Your "sort"-function is in this case the cmp-function in the "lambda-wrapper". Therein you swap the order of x with y and use the 3rd argument, which means it sorts in a reversed order(x/y-swap) and does it by comparing all the 3rd arguments(x[2]).

Regarding your 2nd bullet:

... could anybody explain what the lambda function does"

If your asking what a lambda-function is: It's an anonymous light-weight inline function. Anonymous means it doesn't have an identifier. (But you could assign one. e.g.: sqr = lambda x : x**2 which you could use now like any other function: y = sqr(2))

Normal function: def name(arg): vs lambda-function: lambda   arg: ret_value
                  ^    ^    ^                          ^   ^  ^       ^
                  a)   b)   c)                         a)  b) c)      d)

• a) keyword marking the following as a normal/lambda-function
• b) function-name in case of the lambda functio "missing" therefore anonymous
• c) function arguments: normal function ->brackets, lambda-function -> without
• d) return value - in case of the normal function omitted, because must be explicitly returned with return. (without explicit return it delivers None) The lambda implicitly returns the result of the evaluation on the right side of the colon.

Your example of the sort-function use is a typical use-case for lambda-functions. They are used as "throw-away" functions, which you may inline without to create a own normal function.

A more "pythonic" variation would be something like:

from operator import itemgetter

keyfunc = itemgetter(2) # takes the 3rd argument from an itterable
sorted_list = sorted(lol, key=keyfunc, reverse=True)

Answer 2

lambda is of type "function"
So your

lambda x, y : cmp(y[2], x[2])

is equal to

def f(x, y):
    return cmp(y[2], x[2])

The sort takes a function, and when it need to compare two elements, it would call that lambda function, which would return the value of cmp(y[2], x[2])

So this sort would sort your list in this way: whenever it meets two element, it would fetch the last values in the "triples" and compare them to determine the precedence.

Answer 3

This is actually better done using the key argument to sort, cmp is somewhat outdated.

For example:

lol.sort(key=lambda x: x[2])

(you could also use x[-1] to mean the last element of the list)
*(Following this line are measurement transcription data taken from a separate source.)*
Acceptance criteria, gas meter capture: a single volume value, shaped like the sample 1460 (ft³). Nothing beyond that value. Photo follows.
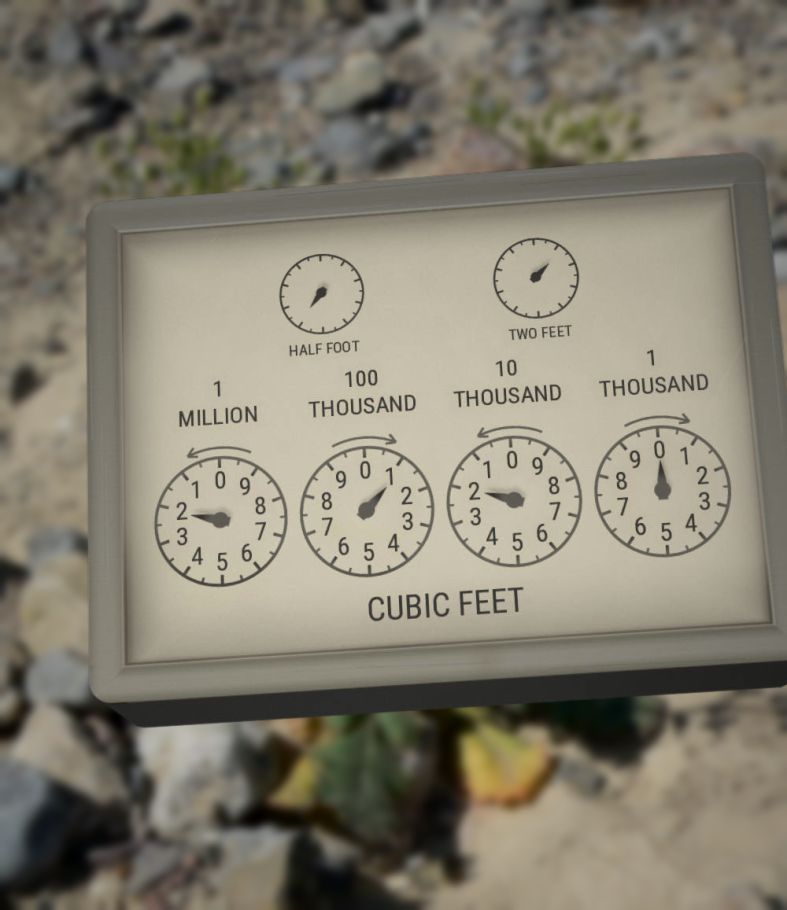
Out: 212000 (ft³)
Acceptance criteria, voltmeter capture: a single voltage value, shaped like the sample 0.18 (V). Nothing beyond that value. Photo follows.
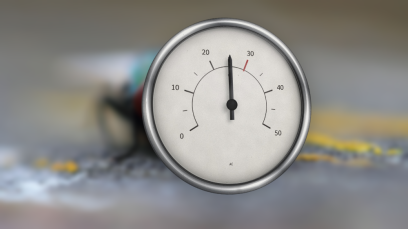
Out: 25 (V)
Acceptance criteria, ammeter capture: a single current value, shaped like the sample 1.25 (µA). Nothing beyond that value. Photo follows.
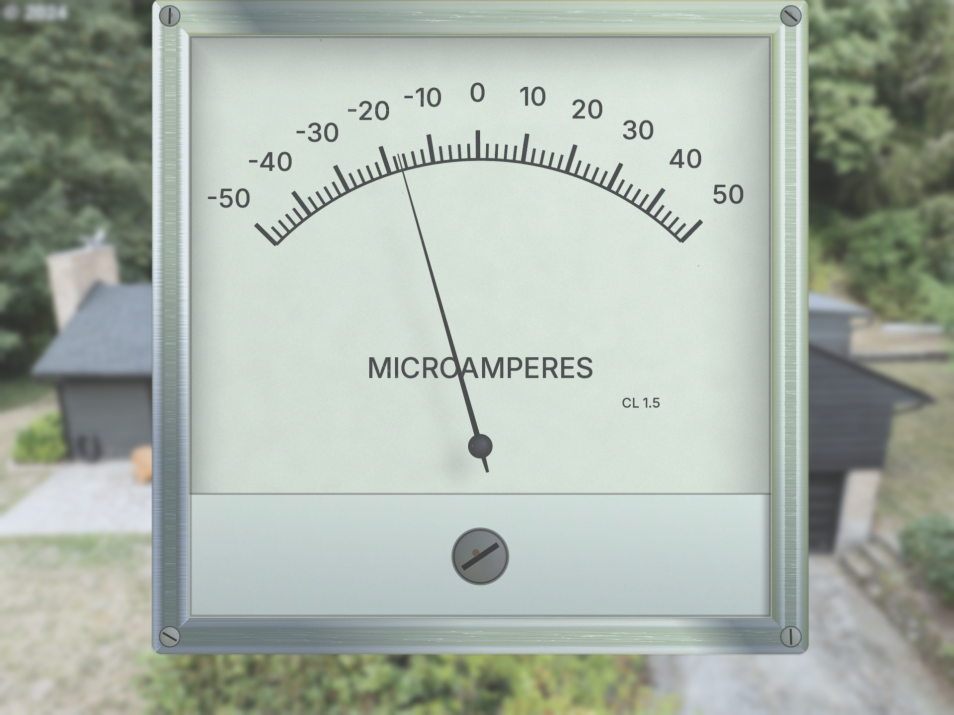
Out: -17 (µA)
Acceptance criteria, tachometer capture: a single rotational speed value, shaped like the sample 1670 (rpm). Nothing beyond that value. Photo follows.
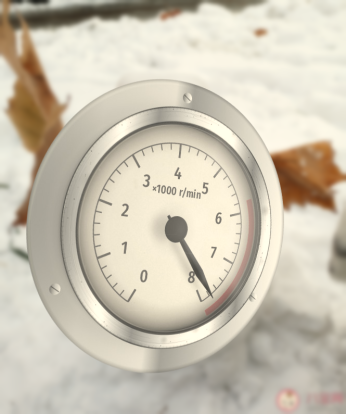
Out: 7800 (rpm)
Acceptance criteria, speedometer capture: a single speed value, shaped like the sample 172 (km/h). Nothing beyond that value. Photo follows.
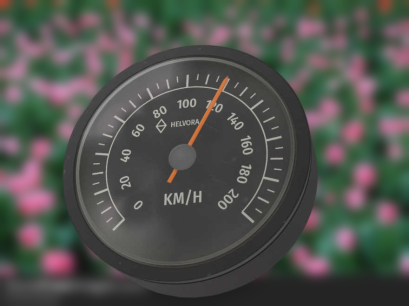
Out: 120 (km/h)
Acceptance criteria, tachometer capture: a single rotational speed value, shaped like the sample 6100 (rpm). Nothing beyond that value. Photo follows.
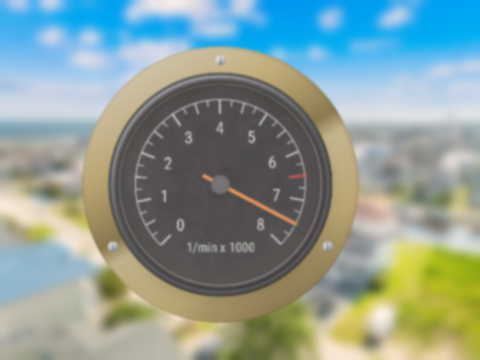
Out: 7500 (rpm)
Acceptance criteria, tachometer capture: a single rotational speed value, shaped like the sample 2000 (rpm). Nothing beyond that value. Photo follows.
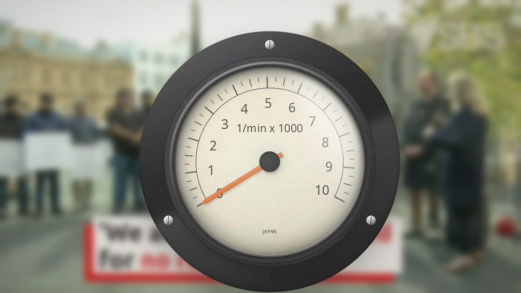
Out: 0 (rpm)
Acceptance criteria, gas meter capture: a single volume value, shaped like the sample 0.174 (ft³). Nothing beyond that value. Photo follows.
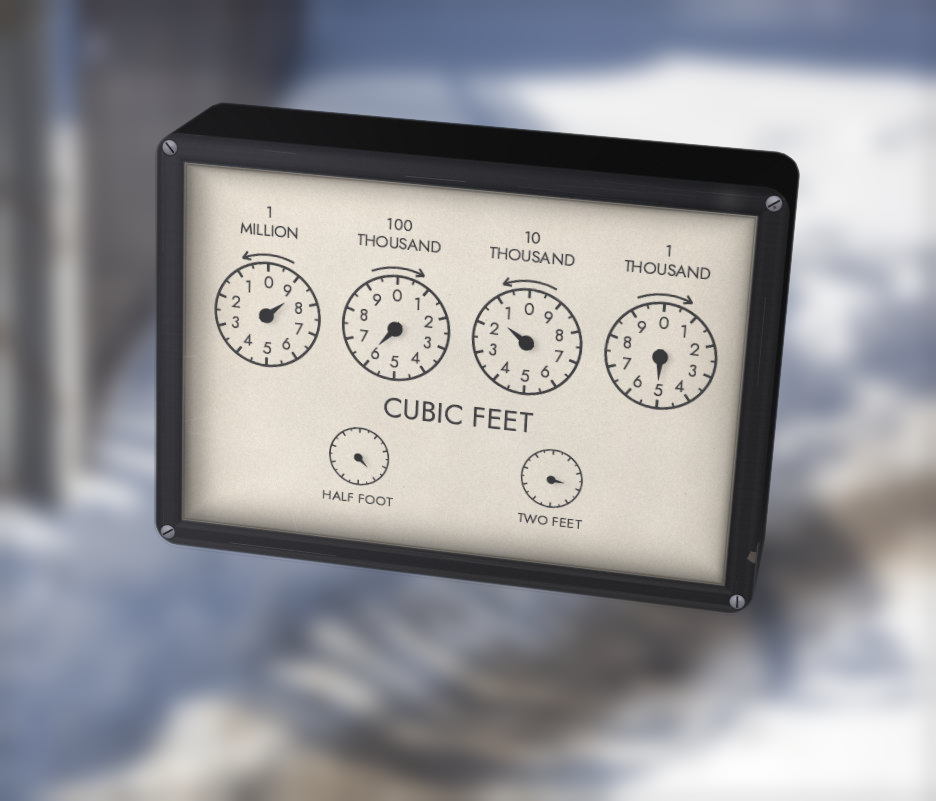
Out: 861500 (ft³)
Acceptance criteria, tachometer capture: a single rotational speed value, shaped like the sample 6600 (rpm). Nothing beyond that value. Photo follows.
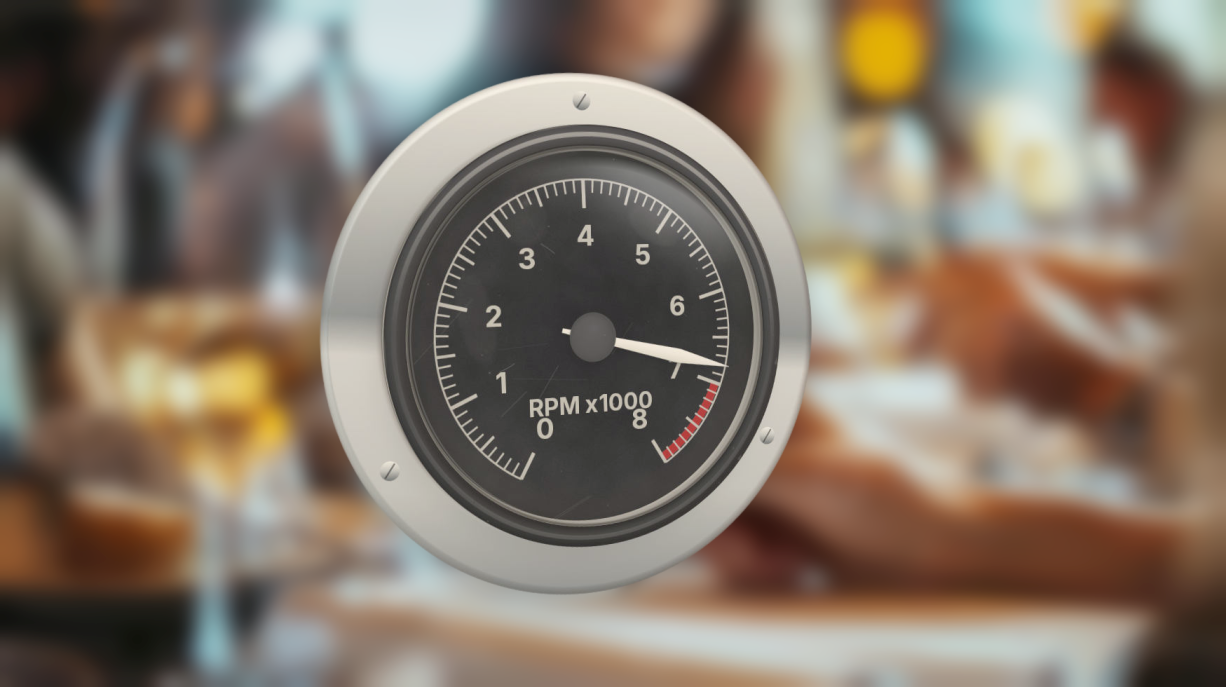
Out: 6800 (rpm)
You are creating the lambda and passing it into the sort function. You could also write it like this:

get_third_element = lambda x: x[2]
lol.sort(key=get_third_element)

Or to make it even easier to understand:

def get_third_element(x):
    return x[2]

lol.sort(key=get_third_element)

There's no reason you can't pass a function into another function as an argument!

Answer 4

Then lambda inside a sort? I am lost!

Basically, when sort() needs to compare two elements, it calls the lambda function and uses its result to determine which of the two elements should come first. This is all there is to it.